Answer:
n = 80
Explanation:
The number of digits that can be used are 7, which are 0,1,3,5,6,7,8. Now we have to form a 3 digit number that is even. So, for a number to be even, its last digit must also be an even digit or a zero.
FOR LAST DIGIT TO BE NON-ZERO
In this case we will consider all the numbers that have a last non-zero digit. First we choose the no. of options for the last place, that is unit place. There will be 2 options for unit place (6,8). Because only these digits will result in an even number
No. Of Options For Unit Place = 2
Now, we see number of options for hundredth place. Since, one of the digits 6 and 8 is already used and can not be used again and the digit 0 can also not be used on hundredth place. Hence,
No. Of Options For Hundredth Place = 7 - 2 = 5
Now, for tenth place we will subtract the 2 options from total that are being used at hundredth and unit place:
No. Of Options For Tenth Place = 7 - 2 = 5
So, the no. of ways to to form a three digit even number with a non-zero last digit (n₁) are:
n₁ = (2)(5)(5)

### [RECORDS PROVIDED]
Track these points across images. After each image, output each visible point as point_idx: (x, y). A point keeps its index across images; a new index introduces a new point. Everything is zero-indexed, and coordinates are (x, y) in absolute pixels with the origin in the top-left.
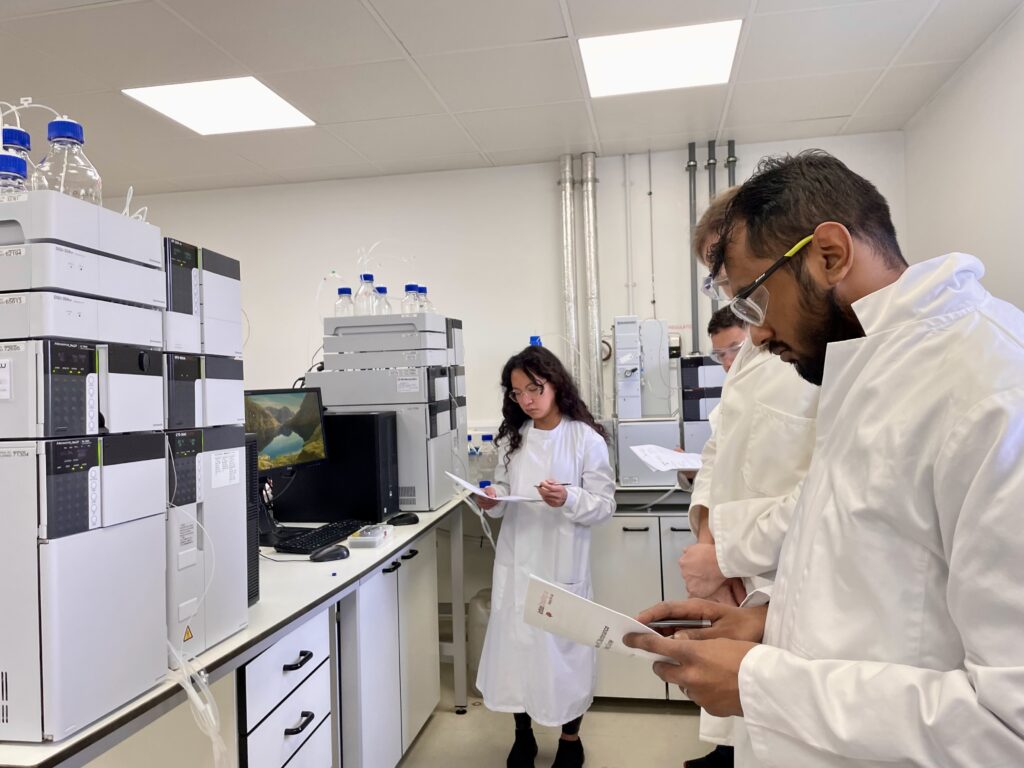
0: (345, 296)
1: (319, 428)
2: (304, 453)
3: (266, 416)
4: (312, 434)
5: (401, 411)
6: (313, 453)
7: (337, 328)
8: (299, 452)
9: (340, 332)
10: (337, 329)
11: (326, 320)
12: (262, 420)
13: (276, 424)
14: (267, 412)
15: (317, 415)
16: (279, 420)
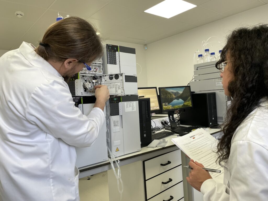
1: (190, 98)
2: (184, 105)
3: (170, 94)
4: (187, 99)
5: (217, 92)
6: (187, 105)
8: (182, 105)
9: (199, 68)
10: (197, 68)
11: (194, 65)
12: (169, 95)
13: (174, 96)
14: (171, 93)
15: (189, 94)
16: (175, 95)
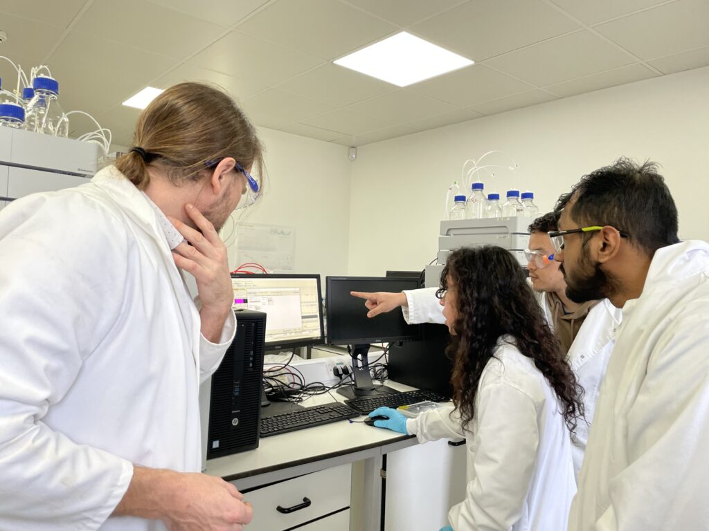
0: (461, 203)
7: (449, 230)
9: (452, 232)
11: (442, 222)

--

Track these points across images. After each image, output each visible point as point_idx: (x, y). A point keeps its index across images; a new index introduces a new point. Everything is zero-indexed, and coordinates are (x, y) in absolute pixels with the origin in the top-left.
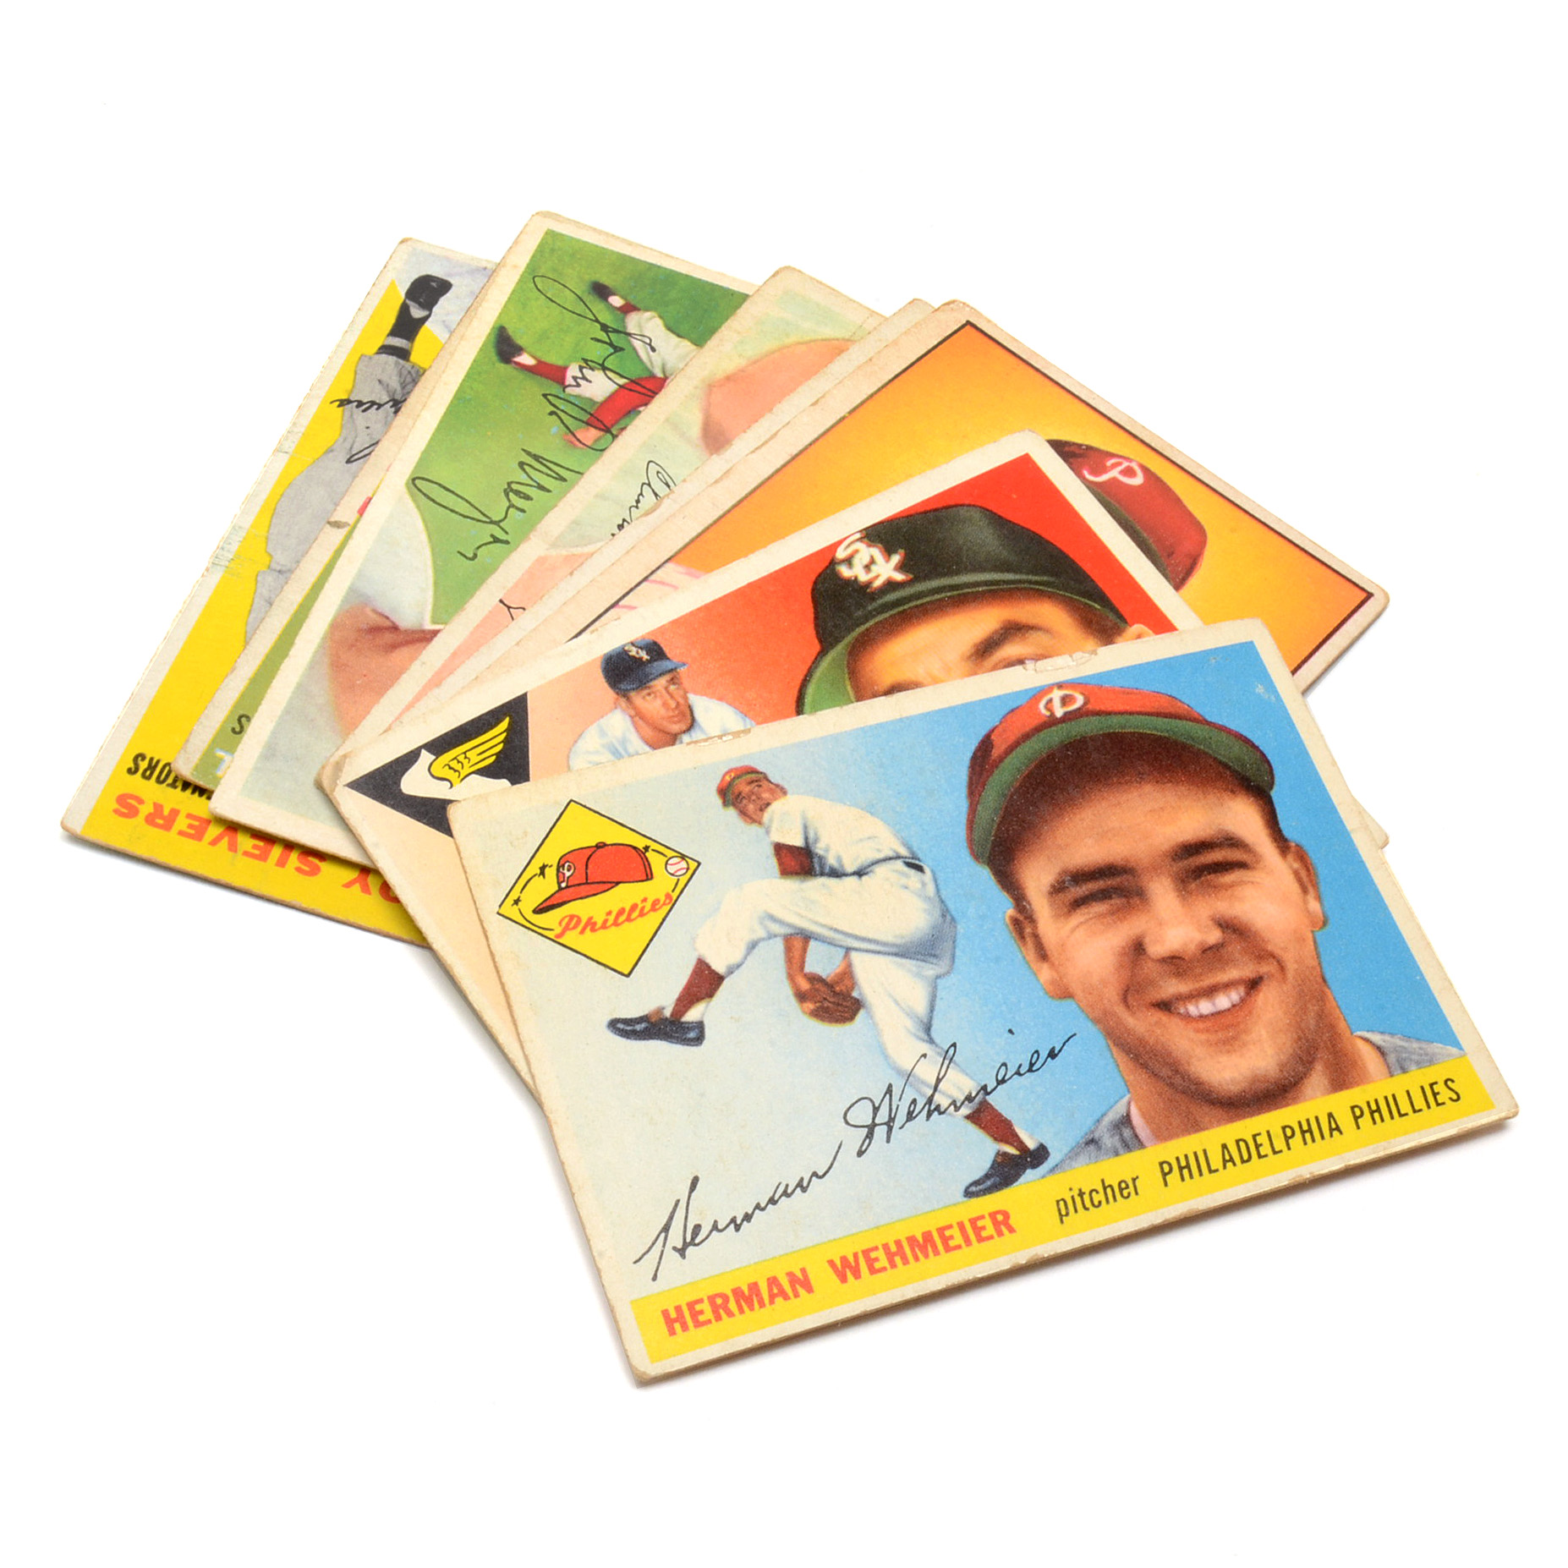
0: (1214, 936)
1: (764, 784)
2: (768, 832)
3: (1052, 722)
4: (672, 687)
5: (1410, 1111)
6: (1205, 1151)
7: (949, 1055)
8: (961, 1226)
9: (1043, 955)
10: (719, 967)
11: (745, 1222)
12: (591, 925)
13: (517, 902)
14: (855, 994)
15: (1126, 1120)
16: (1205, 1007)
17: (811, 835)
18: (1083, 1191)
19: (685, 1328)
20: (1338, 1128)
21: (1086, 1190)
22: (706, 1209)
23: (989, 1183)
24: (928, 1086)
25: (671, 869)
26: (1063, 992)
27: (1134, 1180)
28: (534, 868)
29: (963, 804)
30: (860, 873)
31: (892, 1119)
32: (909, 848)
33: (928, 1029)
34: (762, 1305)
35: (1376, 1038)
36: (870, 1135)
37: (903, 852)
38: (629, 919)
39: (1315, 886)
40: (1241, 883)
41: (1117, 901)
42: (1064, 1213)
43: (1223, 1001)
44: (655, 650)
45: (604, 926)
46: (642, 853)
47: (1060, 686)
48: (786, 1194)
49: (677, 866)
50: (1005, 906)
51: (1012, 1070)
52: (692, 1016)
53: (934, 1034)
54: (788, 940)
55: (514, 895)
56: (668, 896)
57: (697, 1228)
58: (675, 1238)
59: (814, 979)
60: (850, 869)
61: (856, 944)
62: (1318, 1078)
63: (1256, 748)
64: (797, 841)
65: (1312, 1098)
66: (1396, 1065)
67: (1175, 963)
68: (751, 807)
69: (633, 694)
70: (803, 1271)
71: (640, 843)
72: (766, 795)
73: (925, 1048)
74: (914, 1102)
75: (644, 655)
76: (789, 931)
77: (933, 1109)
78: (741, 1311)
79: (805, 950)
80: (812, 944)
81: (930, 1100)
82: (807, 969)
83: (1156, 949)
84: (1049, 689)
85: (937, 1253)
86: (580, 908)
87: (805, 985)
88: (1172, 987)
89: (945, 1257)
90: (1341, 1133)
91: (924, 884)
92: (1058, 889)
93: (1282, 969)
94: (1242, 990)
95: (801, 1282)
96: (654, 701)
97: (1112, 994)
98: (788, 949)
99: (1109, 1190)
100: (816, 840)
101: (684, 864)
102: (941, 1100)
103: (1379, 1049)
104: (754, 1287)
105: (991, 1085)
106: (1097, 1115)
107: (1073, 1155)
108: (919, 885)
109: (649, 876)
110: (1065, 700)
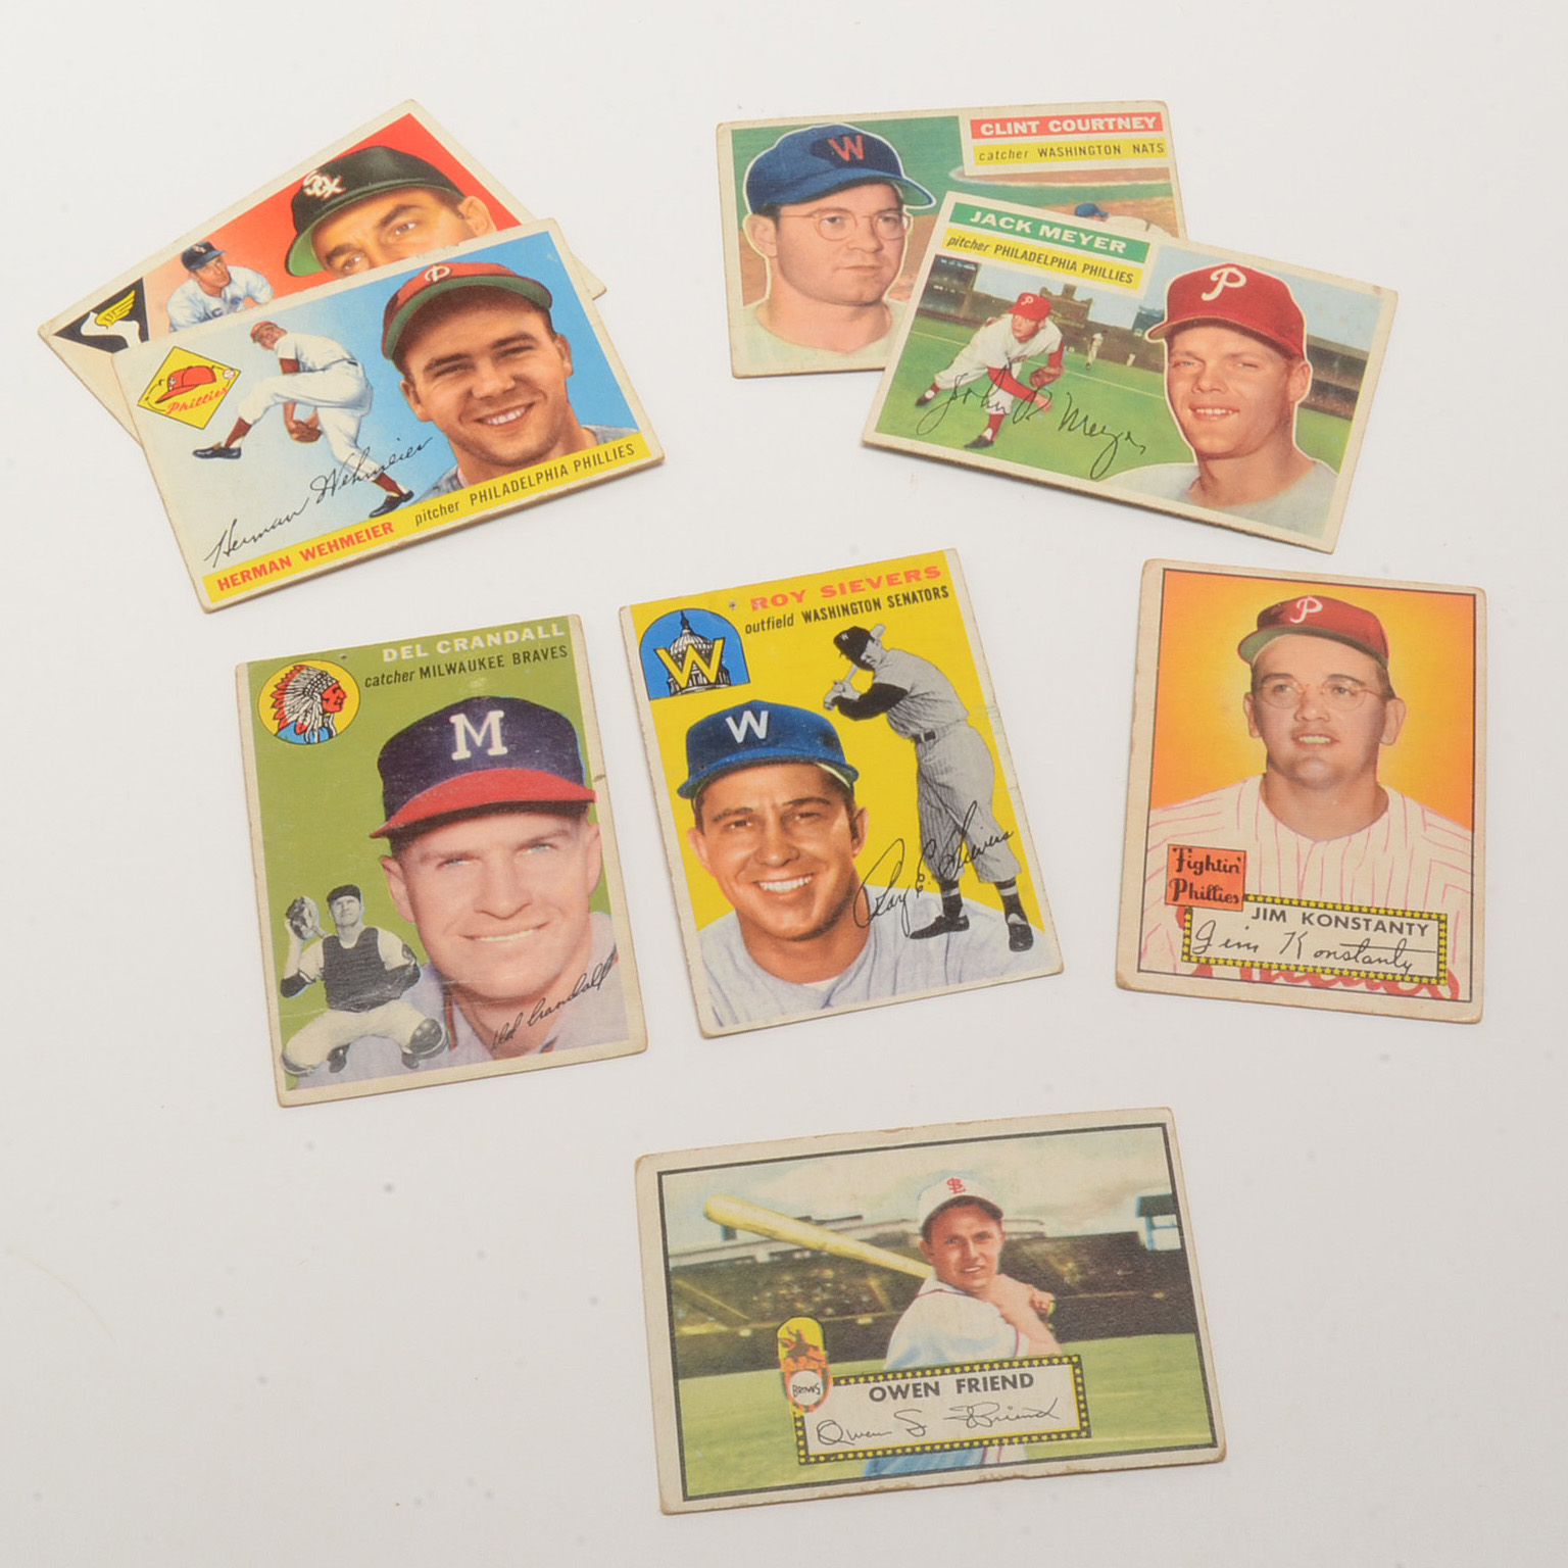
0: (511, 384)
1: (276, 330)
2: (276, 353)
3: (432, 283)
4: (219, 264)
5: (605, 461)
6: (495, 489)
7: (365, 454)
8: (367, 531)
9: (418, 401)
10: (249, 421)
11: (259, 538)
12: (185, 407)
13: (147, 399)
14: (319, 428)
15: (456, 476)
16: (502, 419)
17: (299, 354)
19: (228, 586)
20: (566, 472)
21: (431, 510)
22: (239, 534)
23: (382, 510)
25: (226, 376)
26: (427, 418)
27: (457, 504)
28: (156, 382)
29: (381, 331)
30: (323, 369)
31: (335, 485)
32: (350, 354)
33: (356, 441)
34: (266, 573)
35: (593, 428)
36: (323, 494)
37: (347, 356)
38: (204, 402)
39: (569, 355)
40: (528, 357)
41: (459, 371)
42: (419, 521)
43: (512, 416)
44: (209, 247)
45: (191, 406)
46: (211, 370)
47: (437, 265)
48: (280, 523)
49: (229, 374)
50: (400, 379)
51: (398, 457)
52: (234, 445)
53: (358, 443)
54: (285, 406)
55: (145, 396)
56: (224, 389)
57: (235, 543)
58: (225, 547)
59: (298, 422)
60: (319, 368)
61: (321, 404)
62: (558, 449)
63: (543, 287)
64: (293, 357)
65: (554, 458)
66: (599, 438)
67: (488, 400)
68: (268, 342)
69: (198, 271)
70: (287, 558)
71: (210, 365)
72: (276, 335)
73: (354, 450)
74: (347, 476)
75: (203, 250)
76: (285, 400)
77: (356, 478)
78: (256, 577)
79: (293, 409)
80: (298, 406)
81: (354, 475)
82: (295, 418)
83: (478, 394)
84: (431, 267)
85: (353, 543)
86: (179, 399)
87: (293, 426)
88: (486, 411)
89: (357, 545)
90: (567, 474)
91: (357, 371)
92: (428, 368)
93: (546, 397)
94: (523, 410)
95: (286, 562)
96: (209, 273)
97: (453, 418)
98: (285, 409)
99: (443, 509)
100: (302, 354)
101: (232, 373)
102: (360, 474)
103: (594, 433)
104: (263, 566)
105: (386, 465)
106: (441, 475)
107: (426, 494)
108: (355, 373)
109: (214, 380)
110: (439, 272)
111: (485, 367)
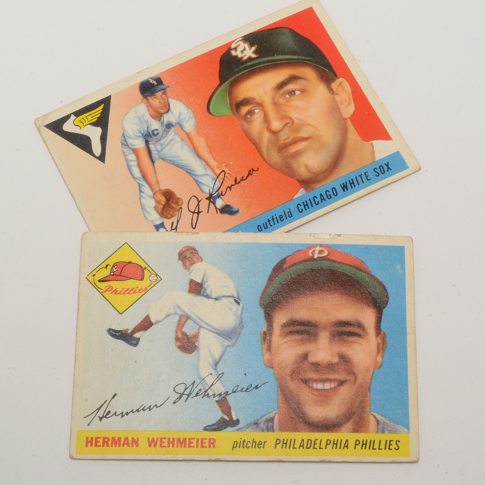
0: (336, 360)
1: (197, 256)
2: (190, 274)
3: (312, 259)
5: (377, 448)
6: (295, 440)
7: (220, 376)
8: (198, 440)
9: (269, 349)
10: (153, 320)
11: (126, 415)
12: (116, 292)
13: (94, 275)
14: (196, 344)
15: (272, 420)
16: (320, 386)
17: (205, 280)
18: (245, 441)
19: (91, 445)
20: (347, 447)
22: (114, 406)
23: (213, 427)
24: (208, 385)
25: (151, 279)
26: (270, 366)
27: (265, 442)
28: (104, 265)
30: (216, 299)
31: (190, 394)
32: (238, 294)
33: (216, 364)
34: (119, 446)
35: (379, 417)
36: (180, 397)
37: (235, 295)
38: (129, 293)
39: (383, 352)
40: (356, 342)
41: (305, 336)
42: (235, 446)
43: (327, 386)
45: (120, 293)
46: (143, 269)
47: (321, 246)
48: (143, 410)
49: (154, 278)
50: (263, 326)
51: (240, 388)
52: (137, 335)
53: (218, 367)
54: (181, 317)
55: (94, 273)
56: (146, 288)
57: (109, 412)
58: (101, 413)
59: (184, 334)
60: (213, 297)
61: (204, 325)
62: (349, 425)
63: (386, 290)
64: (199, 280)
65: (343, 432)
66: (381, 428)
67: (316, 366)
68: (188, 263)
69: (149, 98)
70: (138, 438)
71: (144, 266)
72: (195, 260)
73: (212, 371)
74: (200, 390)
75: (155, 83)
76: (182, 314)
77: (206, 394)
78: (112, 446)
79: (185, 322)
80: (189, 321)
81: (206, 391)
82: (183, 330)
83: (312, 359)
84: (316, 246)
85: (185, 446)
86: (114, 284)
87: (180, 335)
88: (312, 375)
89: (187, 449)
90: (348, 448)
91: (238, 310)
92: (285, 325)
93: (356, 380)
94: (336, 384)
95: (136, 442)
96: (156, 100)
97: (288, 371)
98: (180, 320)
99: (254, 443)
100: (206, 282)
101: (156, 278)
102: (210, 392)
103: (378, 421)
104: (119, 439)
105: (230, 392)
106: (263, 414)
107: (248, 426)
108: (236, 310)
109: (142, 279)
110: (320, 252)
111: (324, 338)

### [WORK INSTRUCTION]
Pick up the counting explanation about three-digit even numbers after its last line and carry it on.

### [ANSWER SECTION]
n₁ = 50
FOR LAST DIGIT TO BE ZERO
In this case we will consider all the numbers that have a last digit to be zero. So, there is only one option for the unit place, that is 0.
No. Of Options For Unit Place = 1
Now, we see number of options for hundredth place. Since, 0 is already used at unit place, so the rest of the digits can all be used at hundredth place.
No. Of Options For Hundredth Place = 7 - 1 = 6
Now, for tenth place we will subtract the 2 options from total that are being used at hundredth and unit place:
No. Of Options For Tenth Place = 7 - 2 = 5
So, the no. of ways to to form a three digit even number with zero as last digit (n₂) are:
n₂ = (1)(6)(5)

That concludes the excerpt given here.